Below are entries; copy exactly the lines from the one with "dem nachzuspüren, was uns wi" through the one with "2 min. Lesezeit", both included, and leave out the rest.

-- Data supplied follows --

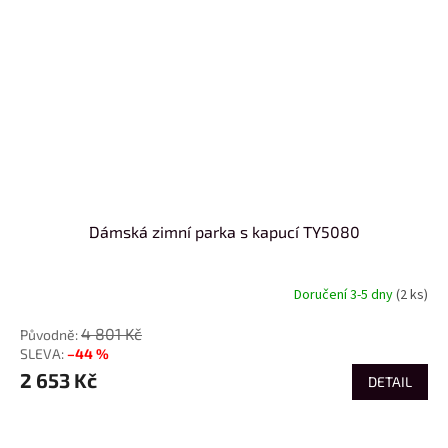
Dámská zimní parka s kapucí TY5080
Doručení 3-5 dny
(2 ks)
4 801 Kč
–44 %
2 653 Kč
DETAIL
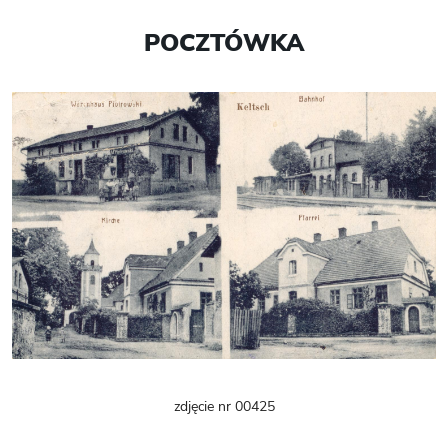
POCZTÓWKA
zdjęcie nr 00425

-- Data supplied concluded --
-- Data supplied follows --

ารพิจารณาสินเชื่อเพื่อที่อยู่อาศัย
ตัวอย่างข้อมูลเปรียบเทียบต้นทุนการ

-- Data supplied concluded --
-- Data supplied follows --

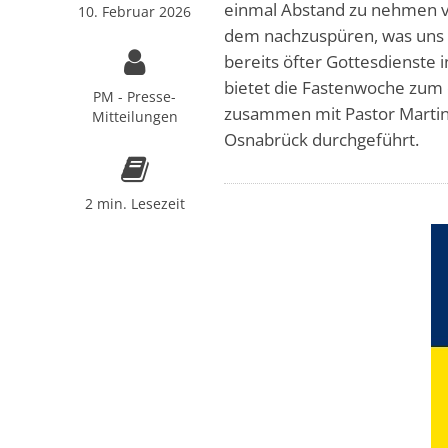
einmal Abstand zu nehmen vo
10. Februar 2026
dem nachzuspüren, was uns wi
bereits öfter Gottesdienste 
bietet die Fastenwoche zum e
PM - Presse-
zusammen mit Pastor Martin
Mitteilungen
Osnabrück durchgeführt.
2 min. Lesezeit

-- Data supplied concluded --

## Completed exercise
dem nachzuspüren, was uns wi
bereits öfter Gottesdienste 
bietet die Fastenwoche zum e
PM - Presse-
zusammen mit Pastor Martin
Mitteilungen
Osnabrück durchgeführt.
2 min. Lesezeit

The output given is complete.